The farthing was minted between 1860 - 1956, almost one-hundred years.
Four Farthings made a penny / pence.
Twenty Pence made a shilling
Twelve Shillings made a British Pound.
A pound, therefore, included 12 shillings, 240 pence, or 960 farthings!
What on earth was the use for so small a denomination?
This chart shows costs of living in 1888. Even though farthings are not listed, doing simple division will show you that some things did cost fractions of a penny.
The farthing is a much older coin than the 1860s. The farthing as a unique coin dates from the start of the 13th Century, with the earliest known extent specimens from the reign of Henry III, but the actual practice is far older than that and dates back at least to the pennies of tenth century England. "Long Cross" pennies, such as this example from the reign of Æthelstan II, were specifically designed with the lines of the cross as guidelines for people to accurately divide whole pennies into halfpennies or foerđings.
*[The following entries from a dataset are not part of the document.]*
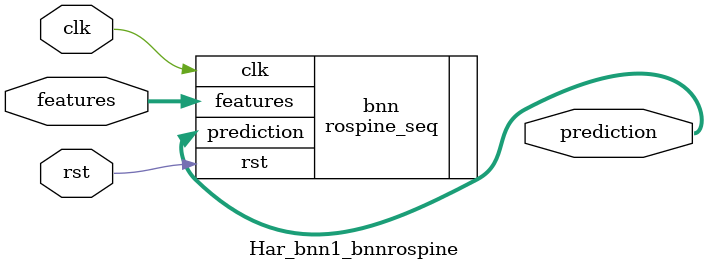
<source format=v>













module Har_bnn1_bnnrospine #(

parameter FEAT_CNT = 12,
parameter HIDDEN_CNT = 40,
parameter FEAT_BITS = 4,
parameter CLASS_CNT = 6,
parameter TEST_CNT = 1000


  ) (
  input clk,
  input rst,
  input [FEAT_CNT*FEAT_BITS-1:0] features,
  output [$clog2(CLASS_CNT)-1:0] prediction
  );

  localparam Weights0 = 480'b010011011001001100101101110001110010101011110010111001110001101001101010010011110101100110000101000100000111110100000001101110101101000110000001100100000001110000111111100111001110011001111010101000111100000011110011111011101000100111100110001101001001000110110111001011101011010111110100111000111100000011000000000100101111000110010101011010001100110101000100110101010101111011111000111000010110111000110001001110000010001100000101000000100100011000001101111001100001101000111001 ;
  localparam Weights1 = 240'b111001111101100000101111100101100010100011010110111111001010010101011010011101001110011111011110001101011100001000101010010101000110011010101101110010110100110101111111011000000011000110001111110000010111001001000101000010011100001111000100 ;

  rospine_seq #(.FEAT_CNT(FEAT_CNT),.FEAT_BITS(FEAT_BITS),.HIDDEN_CNT(HIDDEN_CNT),.CLASS_CNT(CLASS_CNT),.Weights0(Weights0),.Weights1(Weights1)) bnn (
    .clk(clk),
    .rst(rst),
    .features(features),
    .prediction(prediction)
  );

endmodule

</source>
Given that the numismatic record gives us plenty of examples of earlier coins split into less precise halves and quarters, the emergence of the Long Cross type was presumably a tacit de jure acceptance of a long-running de facto practice.
Accurate pricing of goods beyond very specific examples from the Early Medieval period is quite tricky, however once we get into the High and Late Medieval periods, we have more extant textual evidence as to the cost of things. By the 1330s, for example, ale cost around .75d a gallon in Somerset or 1.5d a gallon in London, so a farthing would be a means of buying about 2 pints of ale, or about half a pint of best quality beer. It would also buy you about half a dozen eggs, half a pound of cheese, 2 herring, about 8oz (250g) of oats or roughly 4oz (about 115g) of dried fruit (depending on the fruit).
These are just a few values, but as you can see, it was a useful denomination for everyday Medieval use.
All prices are approximate, mostly taken from Myers' London in the Age of Chaucer and Dyer's Standards of Living in the Later Middle Ages.
E: FWIW, there were 12d in 1s, 20Ss in £1.
Have you not somewhat answered your own question? Several things on that list cost fractions of a penny, so there needed to be a coin that could represent a half-penny or a quarter-penny.
Similarly, looking at the specific list of prices you cite, the farthing is a much larger denomination than the modern penny is. While comparing historical prices to modern prices is fiddly because economies are complex and the relative values of things change, we can see how comparatively valuable a farthing was relative to the modern penny by looking at some examples.
Your list cites "ten loaves of bread" as costing 2s, 3.5d, or 27.5d or 110 farthings. That puts the price of one loaf of bread as 11 farthings, meaning "a farthing" could be thought of as "a sum of money equivalent to one eleventh of the price of a loaf of bread".
Looking at Tesco online, the cheapest loaf of bread in a modern supermarket (and this isn't an academically rigorous comparison) seems to be around 39p, meaning a modern penny can be thought of as "a sum of money equivalent to one fortieth of the price of a loaf of bread".
Obviously there are loads of things wrong with that comparison, the relative value of bread compared to other products may well be less now than it was a hundred and thirty something years ago, but the principle remains. All of the items on your list are relatively high-value (weeks' worth of groceries, relatively expensive one-time purchases) but still have average prices of which "a farthing" is a much higher fraction than "a penny" would be for equivalent purchases today.